A word-for-word repeat of the records below is what this calls for.

==================================================

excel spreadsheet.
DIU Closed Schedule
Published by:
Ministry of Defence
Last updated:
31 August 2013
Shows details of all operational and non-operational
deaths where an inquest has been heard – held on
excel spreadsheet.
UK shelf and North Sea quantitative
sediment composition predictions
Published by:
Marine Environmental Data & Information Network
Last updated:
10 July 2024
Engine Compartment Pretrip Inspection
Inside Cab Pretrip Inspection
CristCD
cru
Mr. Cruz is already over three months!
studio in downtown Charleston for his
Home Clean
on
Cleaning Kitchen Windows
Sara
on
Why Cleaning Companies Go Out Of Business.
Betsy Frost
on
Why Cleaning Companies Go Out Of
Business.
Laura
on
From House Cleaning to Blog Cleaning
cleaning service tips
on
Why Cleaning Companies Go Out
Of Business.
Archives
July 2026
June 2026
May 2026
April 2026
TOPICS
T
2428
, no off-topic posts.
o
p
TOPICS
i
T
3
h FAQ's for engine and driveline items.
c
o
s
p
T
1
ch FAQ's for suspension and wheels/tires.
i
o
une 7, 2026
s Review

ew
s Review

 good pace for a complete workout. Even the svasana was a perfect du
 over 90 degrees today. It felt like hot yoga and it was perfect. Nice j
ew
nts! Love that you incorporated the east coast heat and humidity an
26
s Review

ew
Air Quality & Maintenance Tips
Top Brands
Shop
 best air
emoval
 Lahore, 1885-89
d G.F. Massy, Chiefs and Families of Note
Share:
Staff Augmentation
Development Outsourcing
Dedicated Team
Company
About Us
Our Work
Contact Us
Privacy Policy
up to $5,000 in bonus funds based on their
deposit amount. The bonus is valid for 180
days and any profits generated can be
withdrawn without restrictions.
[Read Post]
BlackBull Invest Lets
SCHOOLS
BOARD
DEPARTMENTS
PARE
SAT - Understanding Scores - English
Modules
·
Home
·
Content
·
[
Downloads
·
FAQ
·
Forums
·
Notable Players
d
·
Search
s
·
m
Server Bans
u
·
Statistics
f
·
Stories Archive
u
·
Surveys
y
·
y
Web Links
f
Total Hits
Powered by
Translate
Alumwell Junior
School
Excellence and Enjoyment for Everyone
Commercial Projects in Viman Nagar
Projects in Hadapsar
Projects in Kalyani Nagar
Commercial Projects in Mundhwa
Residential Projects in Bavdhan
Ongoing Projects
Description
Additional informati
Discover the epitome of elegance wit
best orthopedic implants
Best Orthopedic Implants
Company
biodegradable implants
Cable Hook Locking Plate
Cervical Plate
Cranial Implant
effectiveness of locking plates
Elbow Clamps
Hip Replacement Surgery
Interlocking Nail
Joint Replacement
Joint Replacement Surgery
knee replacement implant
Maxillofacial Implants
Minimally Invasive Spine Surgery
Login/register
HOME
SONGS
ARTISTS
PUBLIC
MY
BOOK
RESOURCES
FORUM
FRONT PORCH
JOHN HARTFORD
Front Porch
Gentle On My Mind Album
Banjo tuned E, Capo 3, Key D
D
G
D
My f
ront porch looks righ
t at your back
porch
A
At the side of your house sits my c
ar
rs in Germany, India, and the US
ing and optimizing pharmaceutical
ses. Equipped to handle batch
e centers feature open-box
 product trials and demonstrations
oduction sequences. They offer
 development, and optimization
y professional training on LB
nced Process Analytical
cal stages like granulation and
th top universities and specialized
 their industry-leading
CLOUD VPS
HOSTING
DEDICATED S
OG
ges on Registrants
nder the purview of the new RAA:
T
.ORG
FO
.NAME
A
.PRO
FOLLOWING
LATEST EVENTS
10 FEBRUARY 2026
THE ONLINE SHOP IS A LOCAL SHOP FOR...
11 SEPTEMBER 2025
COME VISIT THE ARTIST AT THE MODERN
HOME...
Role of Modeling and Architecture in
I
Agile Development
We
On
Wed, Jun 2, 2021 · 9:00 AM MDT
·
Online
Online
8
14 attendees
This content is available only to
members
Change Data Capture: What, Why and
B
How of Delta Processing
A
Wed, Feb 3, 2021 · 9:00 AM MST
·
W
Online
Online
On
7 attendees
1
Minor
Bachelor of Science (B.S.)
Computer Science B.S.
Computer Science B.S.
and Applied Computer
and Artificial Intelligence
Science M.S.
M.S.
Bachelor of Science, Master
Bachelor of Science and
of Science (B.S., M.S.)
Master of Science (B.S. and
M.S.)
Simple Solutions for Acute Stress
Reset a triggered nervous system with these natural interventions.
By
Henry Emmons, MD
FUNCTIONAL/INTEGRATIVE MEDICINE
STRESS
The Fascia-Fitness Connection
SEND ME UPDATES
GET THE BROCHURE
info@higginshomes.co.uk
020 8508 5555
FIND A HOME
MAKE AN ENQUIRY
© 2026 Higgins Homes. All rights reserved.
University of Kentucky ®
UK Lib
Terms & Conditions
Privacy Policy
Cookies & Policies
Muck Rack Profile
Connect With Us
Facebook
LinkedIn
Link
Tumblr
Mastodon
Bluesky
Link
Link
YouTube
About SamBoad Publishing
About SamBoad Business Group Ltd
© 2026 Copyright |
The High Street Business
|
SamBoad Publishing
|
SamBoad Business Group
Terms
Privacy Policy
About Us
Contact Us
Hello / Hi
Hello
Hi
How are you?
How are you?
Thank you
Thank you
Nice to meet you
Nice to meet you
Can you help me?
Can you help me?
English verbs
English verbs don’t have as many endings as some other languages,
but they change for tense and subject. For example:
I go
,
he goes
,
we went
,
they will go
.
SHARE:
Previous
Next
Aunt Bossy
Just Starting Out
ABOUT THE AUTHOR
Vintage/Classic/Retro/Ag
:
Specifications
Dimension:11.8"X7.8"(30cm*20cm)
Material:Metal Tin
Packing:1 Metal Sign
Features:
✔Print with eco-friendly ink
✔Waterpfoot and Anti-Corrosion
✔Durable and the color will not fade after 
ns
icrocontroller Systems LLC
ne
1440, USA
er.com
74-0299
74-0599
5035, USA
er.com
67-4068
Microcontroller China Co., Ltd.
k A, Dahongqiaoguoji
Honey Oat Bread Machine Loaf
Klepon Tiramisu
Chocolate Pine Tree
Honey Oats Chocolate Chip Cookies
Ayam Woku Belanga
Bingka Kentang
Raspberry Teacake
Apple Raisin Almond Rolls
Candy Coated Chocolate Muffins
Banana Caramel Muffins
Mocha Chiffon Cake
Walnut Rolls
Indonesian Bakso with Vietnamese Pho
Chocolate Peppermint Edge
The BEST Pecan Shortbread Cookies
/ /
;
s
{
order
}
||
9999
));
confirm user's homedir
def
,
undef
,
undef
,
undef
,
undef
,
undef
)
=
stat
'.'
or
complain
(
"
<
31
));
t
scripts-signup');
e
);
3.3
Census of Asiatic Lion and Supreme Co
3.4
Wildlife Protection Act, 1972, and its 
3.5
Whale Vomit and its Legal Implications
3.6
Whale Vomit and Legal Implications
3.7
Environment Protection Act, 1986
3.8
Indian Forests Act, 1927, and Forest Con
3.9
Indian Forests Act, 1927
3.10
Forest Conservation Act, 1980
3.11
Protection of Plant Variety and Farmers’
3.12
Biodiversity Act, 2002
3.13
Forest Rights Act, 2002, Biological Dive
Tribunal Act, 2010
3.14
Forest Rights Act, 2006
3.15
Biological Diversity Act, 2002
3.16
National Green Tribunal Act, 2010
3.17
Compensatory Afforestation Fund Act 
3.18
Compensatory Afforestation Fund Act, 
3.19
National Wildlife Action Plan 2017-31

==================================================

» Task response
excel spreadsheet.
DIU Closed Schedule
Published by:
Ministry of Defence
Last updated:
31 August 2013
Shows details of all operational and non-operational
deaths where an inquest has been heard – held on
excel spreadsheet.
UK shelf and North Sea quantitative
sediment composition predictions
Published by:
Marine Environmental Data & Information Network
Last updated:
10 July 2024
Engine Compartment Pretrip Inspection
Inside Cab Pretrip Inspection
CristCD
cru
Mr. Cruz is already over three months!
studio in downtown Charleston for his
Home Clean
on
Cleaning Kitchen Windows
Sara
on
Why Cleaning Companies Go Out Of Business.
Betsy Frost
on
Why Cleaning Companies Go Out Of
Business.
Laura
on
From House Cleaning to Blog Cleaning
cleaning service tips
on
Why Cleaning Companies Go Out
Of Business.
Archives
July 2026
June 2026
May 2026
April 2026
TOPICS
T
2428
, no off-topic posts.
o
p
TOPICS
i
T
3
h FAQ's for engine and driveline items.
c
o
s
p
T
1
ch FAQ's for suspension and wheels/tires.
i
o
une 7, 2026
s Review

ew
s Review

 good pace for a complete workout. Even the svasana was a perfect du
 over 90 degrees today. It felt like hot yoga and it was perfect. Nice j
ew
nts! Love that you incorporated the east coast heat and humidity an
26
s Review

ew
Air Quality & Maintenance Tips
Top Brands
Shop
 best air
emoval
 Lahore, 1885-89
d G.F. Massy, Chiefs and Families of Note
Share:
Staff Augmentation
Development Outsourcing
Dedicated Team
Company
About Us
Our Work
Contact Us
Privacy Policy
up to $5,000 in bonus funds based on their
deposit amount. The bonus is valid for 180
days and any profits generated can be
withdrawn without restrictions.
[Read Post]
BlackBull Invest Lets
SCHOOLS
BOARD
DEPARTMENTS
PARE
SAT - Understanding Scores - English
Modules
·
Home
·
Content
·
[
Downloads
·
FAQ
·
Forums
·
Notable Players
d
·
Search
s
·
m
Server Bans
u
·
Statistics
f
·
Stories Archive
u
·
Surveys
y
·
y
Web Links
f
Total Hits
Powered by
Translate
Alumwell Junior
School
Excellence and Enjoyment for Everyone
Commercial Projects in Viman Nagar
Projects in Hadapsar
Projects in Kalyani Nagar
Commercial Projects in Mundhwa
Residential Projects in Bavdhan
Ongoing Projects
Description
Additional informati
Discover the epitome of elegance wit
best orthopedic implants
Best Orthopedic Implants
Company
biodegradable implants
Cable Hook Locking Plate
Cervical Plate
Cranial Implant
effectiveness of locking plates
Elbow Clamps
Hip Replacement Surgery
Interlocking Nail
Joint Replacement
Joint Replacement Surgery
knee replacement implant
Maxillofacial Implants
Minimally Invasive Spine Surgery
Login/register
HOME
SONGS
ARTISTS
PUBLIC
MY
BOOK
RESOURCES
FORUM
FRONT PORCH
JOHN HARTFORD
Front Porch
Gentle On My Mind Album
Banjo tuned E, Capo 3, Key D
D
G
D
My f
ront porch looks righ
t at your back
porch
A
At the side of your house sits my c
ar
rs in Germany, India, and the US
ing and optimizing pharmaceutical
ses. Equipped to handle batch
e centers feature open-box
 product trials and demonstrations
oduction sequences. They offer
 development, and optimization
y professional training on LB
nced Process Analytical
cal stages like granulation and
th top universities and specialized
 their industry-leading
CLOUD VPS
HOSTING
DEDICATED S
OG
ges on Registrants
nder the purview of the new RAA:
T
.ORG
FO
.NAME
A
.PRO
FOLLOWING
LATEST EVENTS
10 FEBRUARY 2026
THE ONLINE SHOP IS A LOCAL SHOP FOR...
11 SEPTEMBER 2025
COME VISIT THE ARTIST AT THE MODERN
HOME...
Role of Modeling and Architecture in
I
Agile Development
We
On
Wed, Jun 2, 2021 · 9:00 AM MDT
·
Online
Online
8
14 attendees
This content is available only to
members
Change Data Capture: What, Why and
B
How of Delta Processing
A
Wed, Feb 3, 2021 · 9:00 AM MST
·
W
Online
Online
On
7 attendees
1
Minor
Bachelor of Science (B.S.)
Computer Science B.S.
Computer Science B.S.
and Applied Computer
and Artificial Intelligence
Science M.S.
M.S.
Bachelor of Science, Master
Bachelor of Science and
of Science (B.S., M.S.)
Master of Science (B.S. and
M.S.)
Simple Solutions for Acute Stress
Reset a triggered nervous system with these natural interventions.
By
Henry Emmons, MD
FUNCTIONAL/INTEGRATIVE MEDICINE
STRESS
The Fascia-Fitness Connection
SEND ME UPDATES
GET THE BROCHURE
info@higginshomes.co.uk
020 8508 5555
FIND A HOME
MAKE AN ENQUIRY
© 2026 Higgins Homes. All rights reserved.
University of Kentucky ®
UK Lib
Terms & Conditions
Privacy Policy
Cookies & Policies
Muck Rack Profile
Connect With Us
Facebook
LinkedIn
Link
Tumblr
Mastodon
Bluesky
Link
Link
YouTube
About SamBoad Publishing
About SamBoad Business Group Ltd
© 2026 Copyright |
The High Street Business
|
SamBoad Publishing
|
SamBoad Business Group
Terms
Privacy Policy
About Us
Contact Us
Hello / Hi
Hello
Hi
How are you?
How are you?
Thank you
Thank you
Nice to meet you
Nice to meet you
Can you help me?
Can you help me?
English verbs
English verbs don’t have as many endings as some other languages,
but they change for tense and subject. For example:
I go
,
he goes
,
we went
,
they will go
.
SHARE:
Previous
Next
Aunt Bossy
Just Starting Out
ABOUT THE AUTHOR
Vintage/Classic/Retro/Ag
:
Specifications
Dimension:11.8"X7.8"(30cm*20cm)
Material:Metal Tin
Packing:1 Metal Sign
Features:
✔Print with eco-friendly ink
✔Waterpfoot and Anti-Corrosion
✔Durable and the color will not fade after 
ns
icrocontroller Systems LLC
ne
1440, USA
er.com
74-0299
74-0599
5035, USA
er.com
67-4068
Microcontroller China Co., Ltd.
k A, Dahongqiaoguoji
Honey Oat Bread Machine Loaf
Klepon Tiramisu
Chocolate Pine Tree
Honey Oats Chocolate Chip Cookies
Ayam Woku Belanga
Bingka Kentang
Raspberry Teacake
Apple Raisin Almond Rolls
Candy Coated Chocolate Muffins
Banana Caramel Muffins
Mocha Chiffon Cake
Walnut Rolls
Indonesian Bakso with Vietnamese Pho
Chocolate Peppermint Edge
The BEST Pecan Shortbread Cookies
/ /
;
s
{
order
}
||
9999
));
confirm user's homedir
def
,
undef
,
undef
,
undef
,
undef
,
undef
)
=
stat
'.'
or
complain
(
"
<
31
));
t
scripts-signup');
e
);
3.3
Census of Asiatic Lion and Supreme Co
3.4
Wildlife Protection Act, 1972, and its 
3.5
Whale Vomit and its Legal Implications
3.6
Whale Vomit and Legal Implications
3.7
Environment Protection Act, 1986
3.8
Indian Forests Act, 1927, and Forest Con
3.9
Indian Forests Act, 1927
3.10
Forest Conservation Act, 1980
3.11
Protection of Plant Variety and Farmers’
3.12
Biodiversity Act, 2002
3.13
Forest Rights Act, 2002, Biological Dive
Tribunal Act, 2010
3.14
Forest Rights Act, 2006
3.15
Biological Diversity Act, 2002
3.16
National Green Tribunal Act, 2010
3.17
Compensatory Afforestation Fund Act 
3.18
Compensatory Afforestation Fund Act, 
3.19
National Wildlife Action Plan 2017-31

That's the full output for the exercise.